Applying the same analysis code to the same input data with the expectation of generating identical outputs (with the exception of trivial artefacts like datestamps for when analysis reports were produced).

Replication

Applying analysis code used in a study to new input data. The analysis code is reused with only minimal edits that are necessary to account for differences in input data paths and variable names and to study metadata (e.g. investigator names, sample descriptions). The new data can be real or fake, but will include the same structure and concepts / measures as those found in the original study’s dataset. If the new data is a sample from the same population as the original study, then the expectation when undertaking replications is for results across studies to be broadly similar.

Examples

Examples of both reproduction and replication code are available.
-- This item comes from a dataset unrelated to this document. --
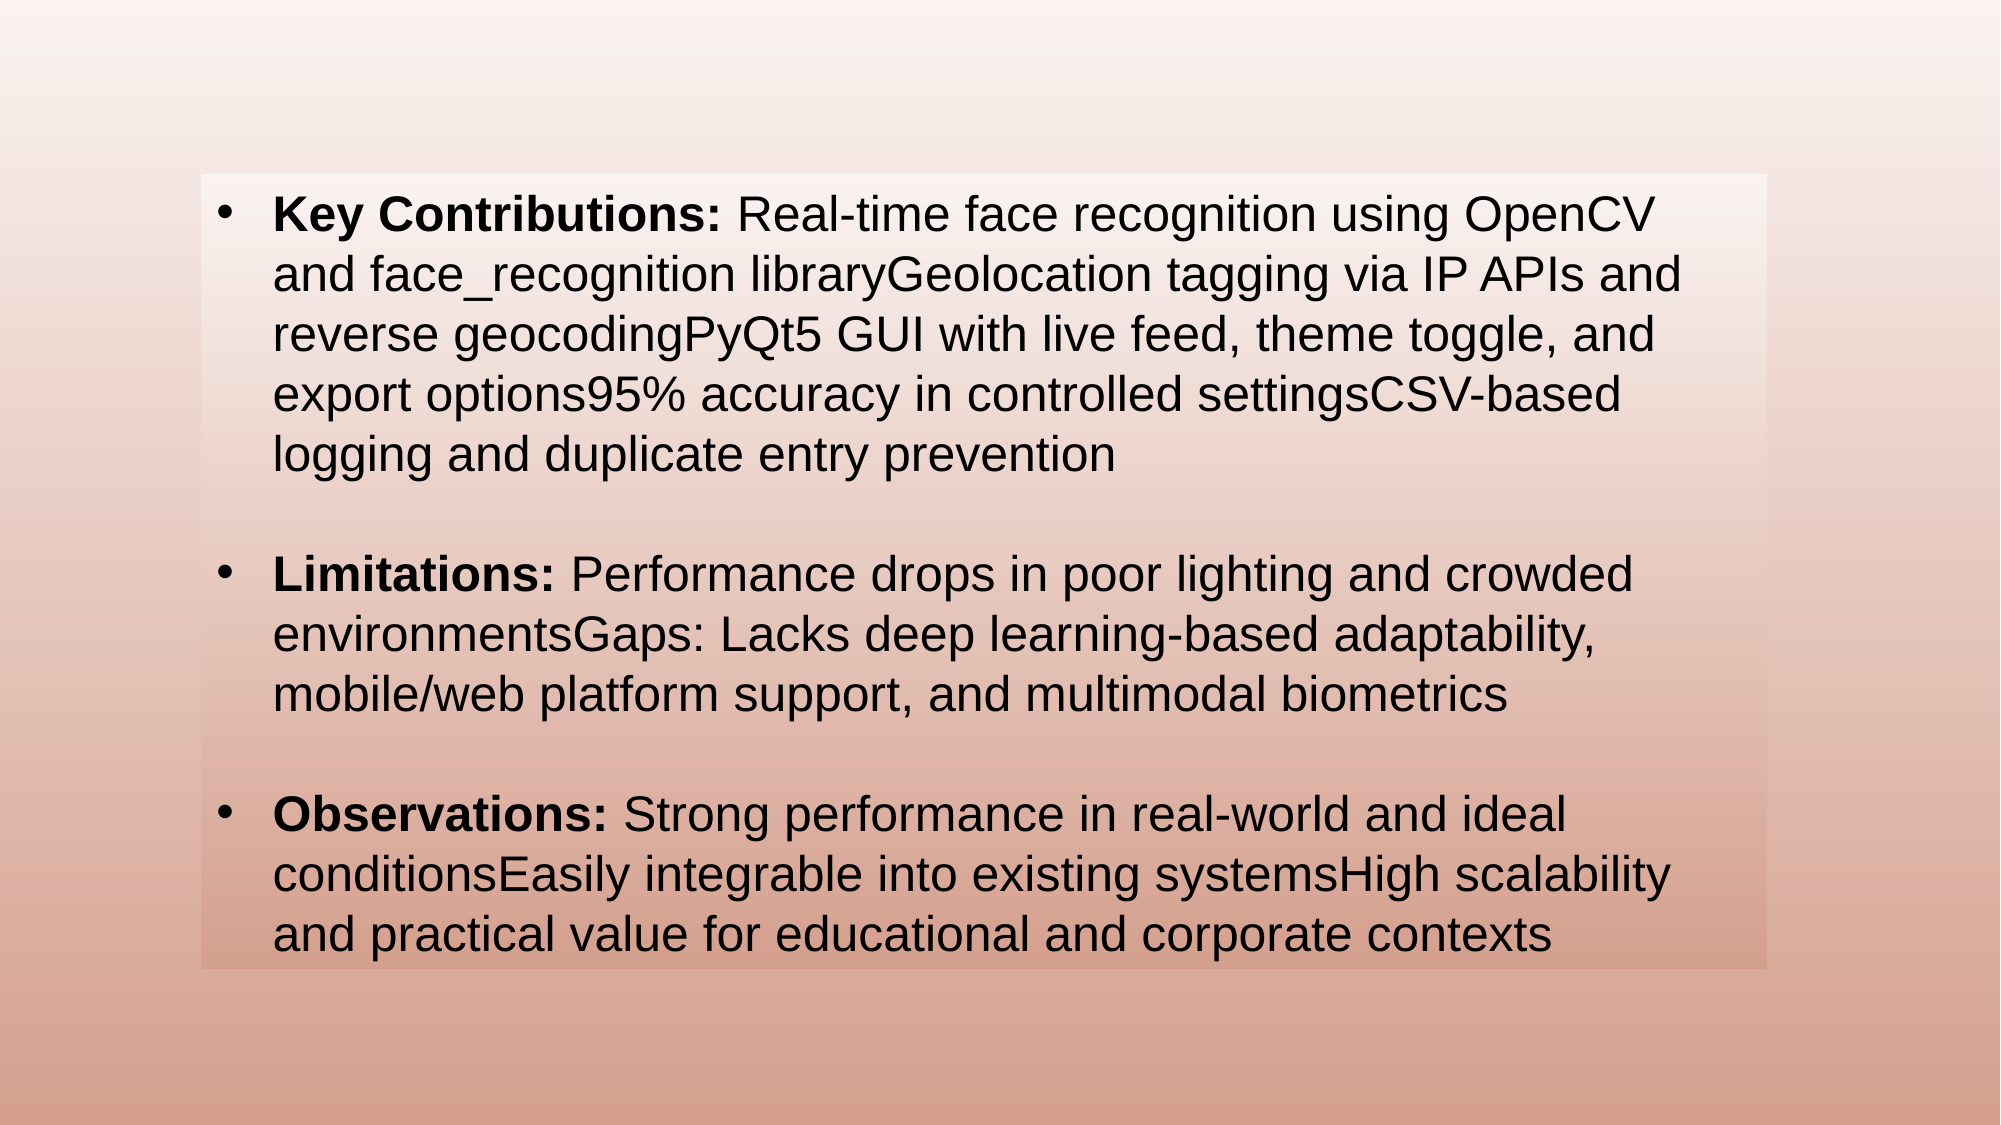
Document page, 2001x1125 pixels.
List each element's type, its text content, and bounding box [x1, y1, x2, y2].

text_box Key Contributions: Real-time face recognition using OpenCV and face_recognition libraryGeolocation tagging via IP APIs and reverse geocodingPyQt5 GUI with live feed, theme toggle, and export options95% accuracy in controlled settingsCSV-based logging and duplicate entry prevention Limitations: Performance drops in poor lighting and crowded environmentsGaps: Lacks deep learning-based adaptability, mobile/web platform support, and multimodal biometrics Observations: Strong performance in real-world and ideal conditionsEasily integrable into existing systemsHigh scalability and practical value for educational and corporate contexts [201, 174, 1768, 969]
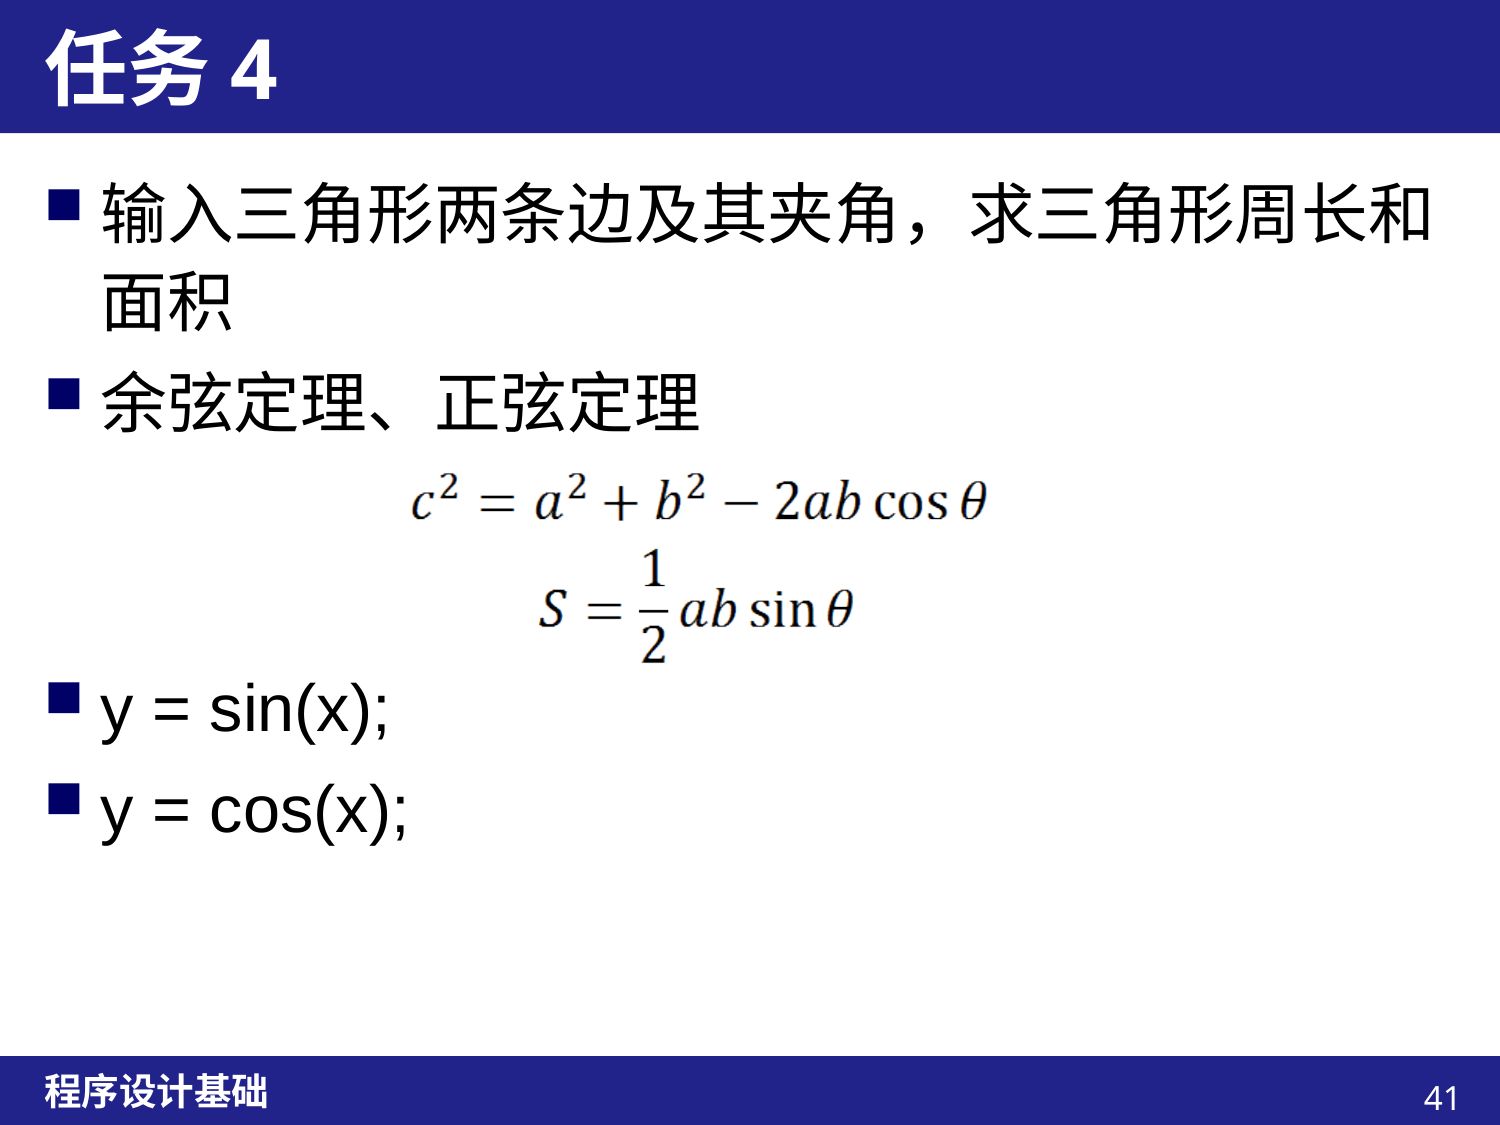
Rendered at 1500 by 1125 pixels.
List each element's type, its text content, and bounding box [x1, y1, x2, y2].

When publishing analysis code we try to adopt (there are exceptions) the following rules of thumb:

If the data required to re-run a study analysis are publicly available (or declared by the analysis program itself), then we publish the code as a reproduction program (e.g. this program for creating a synthetic population).
If the data required to re-run a study analysis are not publicly available, we publish the replication version of the code. The replication version of the code may be configured to ingest a synthetic (fake) representation of the study dataset as with this utility mapping replication program. Details of the (minimal) steps required to revert the replication code to a version that can be used for reproduction purposes are typically embedded within the program itself.

5 - Transferability

Some models have the potential to be used in multiple contexts - but will often need adaptation for this to be appropriate.
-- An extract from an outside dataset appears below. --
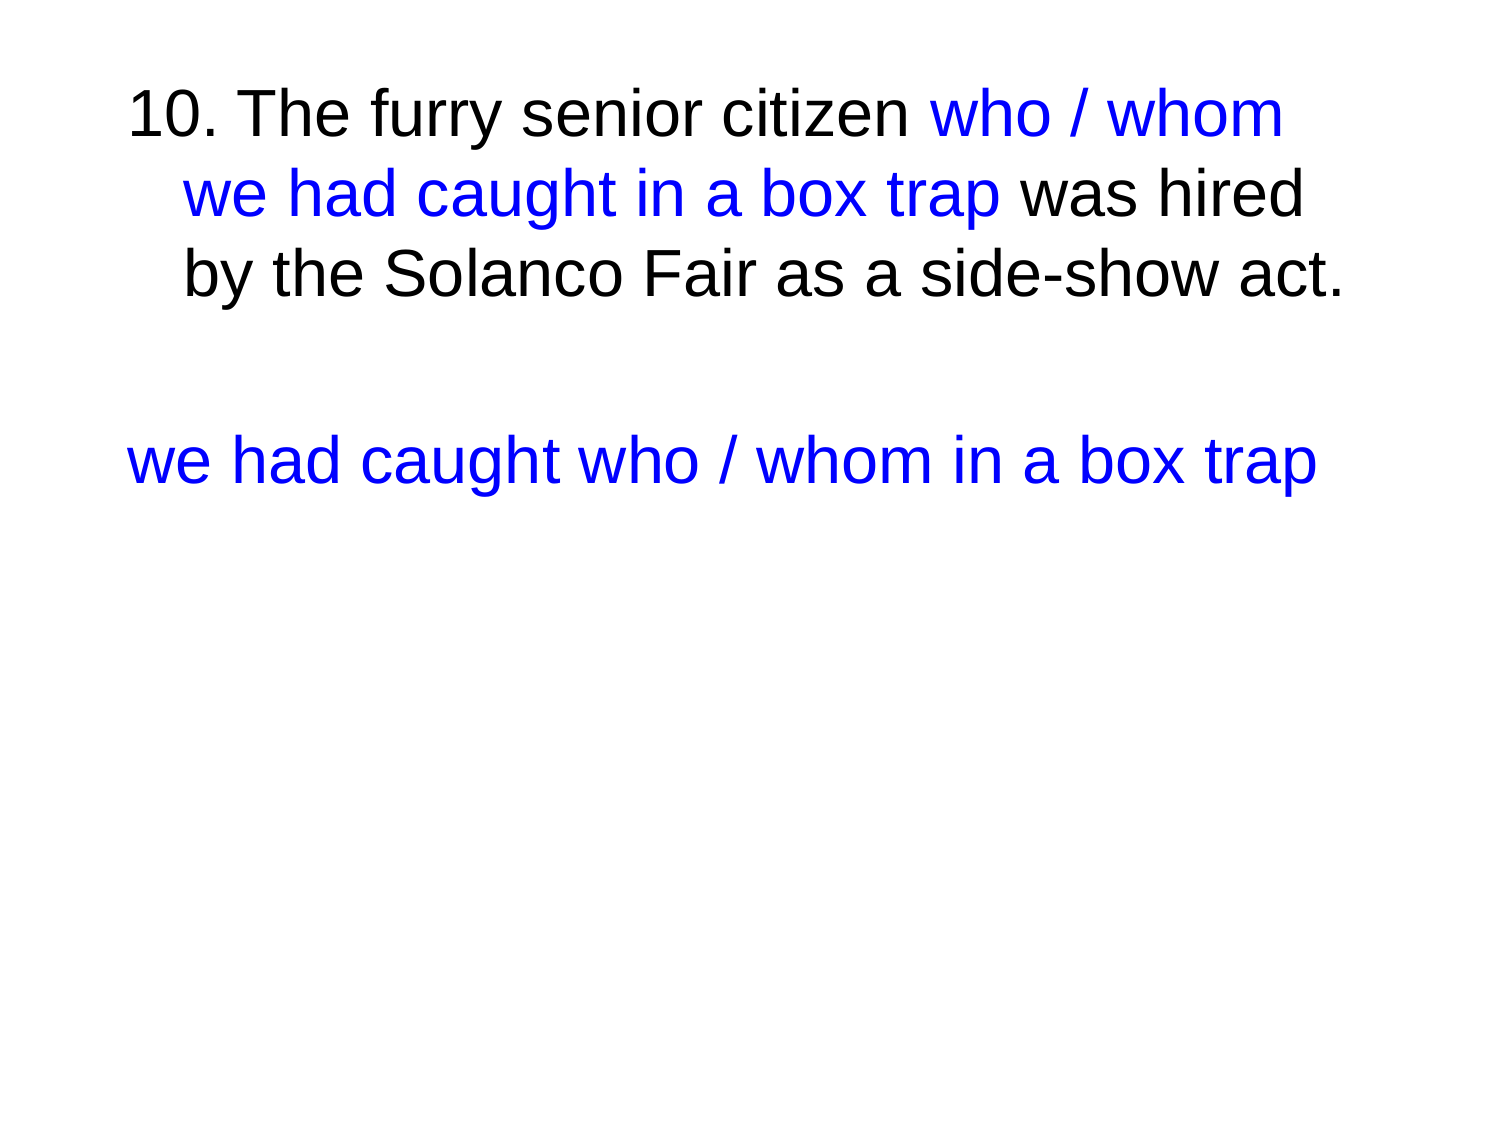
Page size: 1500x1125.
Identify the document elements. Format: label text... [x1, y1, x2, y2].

It is common for discussions of scientific studies to consider the extent to which findings can be generalised (e.g. if a well conducted study concludes with high confidence that an intervention is cost-effective in Australia, is it valid to infer that it is likely to be cost-effective in the United Kingdom?). However, we are more interested in the transferability of computational models (e.g. the extent to which the data-structures and algorithms from a computational model developed for an Australian context can be used to explore similar topics in the United Kingdom). Our usage of the term “transferring” (and by extension “transferability”, “transferable”, “transfers”) reflects this motivation.
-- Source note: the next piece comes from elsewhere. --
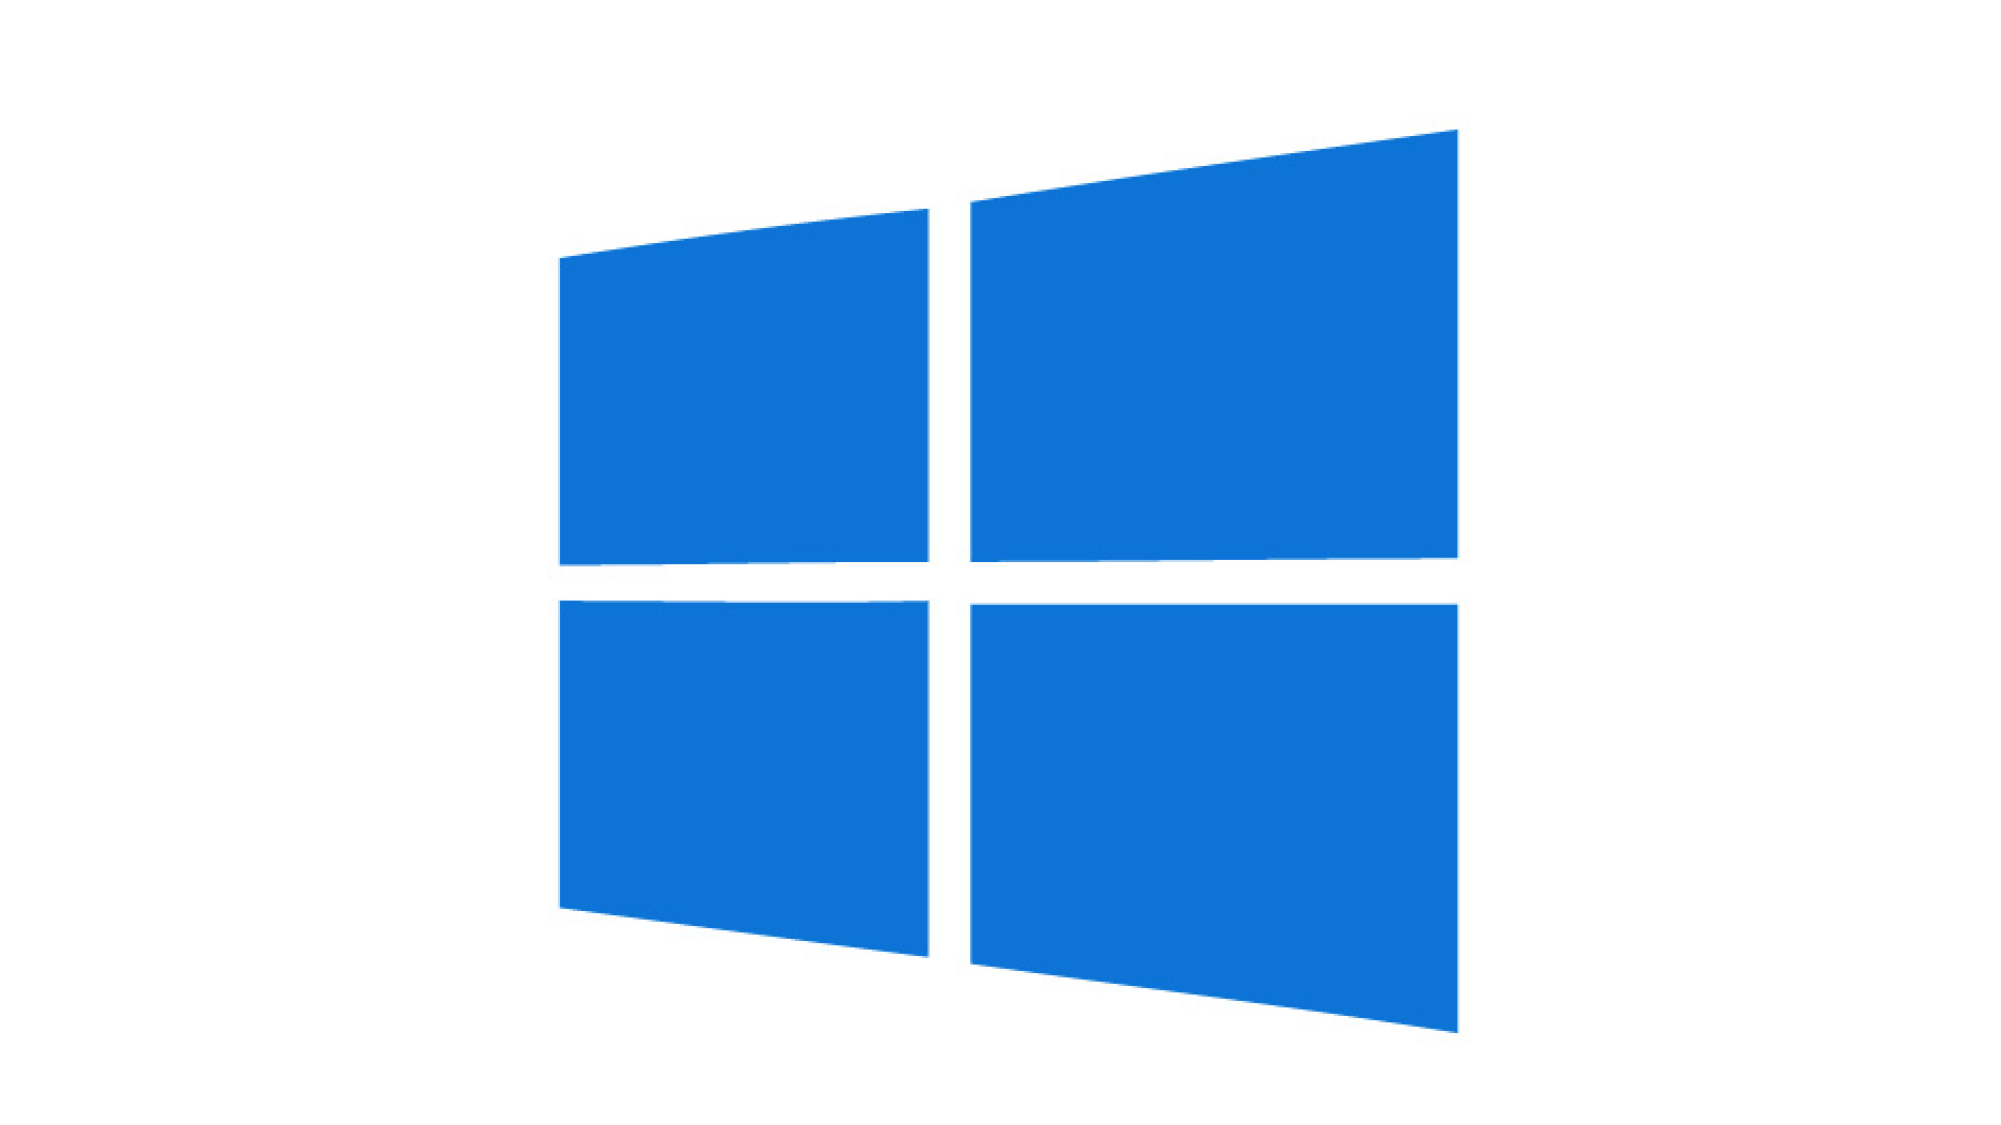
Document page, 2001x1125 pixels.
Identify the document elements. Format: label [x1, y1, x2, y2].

picture [481, 44, 1545, 1108]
Transferring - our meaning

Adapting a computational model, in whole or in part, to extend the types of data and/or research questions to which it can be applied. The new types of data will possess some differences in structure and / or concepts from that to which the computational model had previously been applied and these differences may be why research questions need to be reformulated.

When we use the term transferring, we are typically referring to either (a) authoring or (b) using on of the following:

An analysis program (or sub-routine) that has been adapted from an executable from another study to account for differences in the input data / research question.
Inheriting data-structures and algorithms that selectively re-use, discard and replace elements of a study’s computational model based on an alternative use-case.
(Multi-purpose) function libraries that have been created by decomposing a study’s (single purpose) analysis program.

Examples

The scorz module library was originally developed to provide an R implementation of algorithms in other languages for scoring adolescent AQoL-6D health utility as part of a utility mapping study (which also used the analysis program mentioned above). Examples of all three approaches mentioned in the previous section can be seen by examining the documentation and source code of the scorz library:

Two vignette programs from the scorz library website score different utility instruments. The first program scores adolescent AQoL-6D health utility and acts as a template for the second, which has been modified to score EQ-5D health utility.
Inspecting those example programs shows that one of the key adaptations in the EQ-5D program is to use the ScorzEuroQol5 module instead of the ScorzAqol6Adol module. Both of these modules inherit from ScorzProfile. This arrangement means that all three modules share some features (in terms of both structure and algorithms) but selectively differ (e.g. aspects that are necessarily different for scoring different instruments).
The algorithms attached to each module from the scorz library are principally implemented by functions (the source code for which can be viewed here) that were created when decomposing an early draft of the above mentioned study algorithm. These functions are called by module methods (source code viewable here).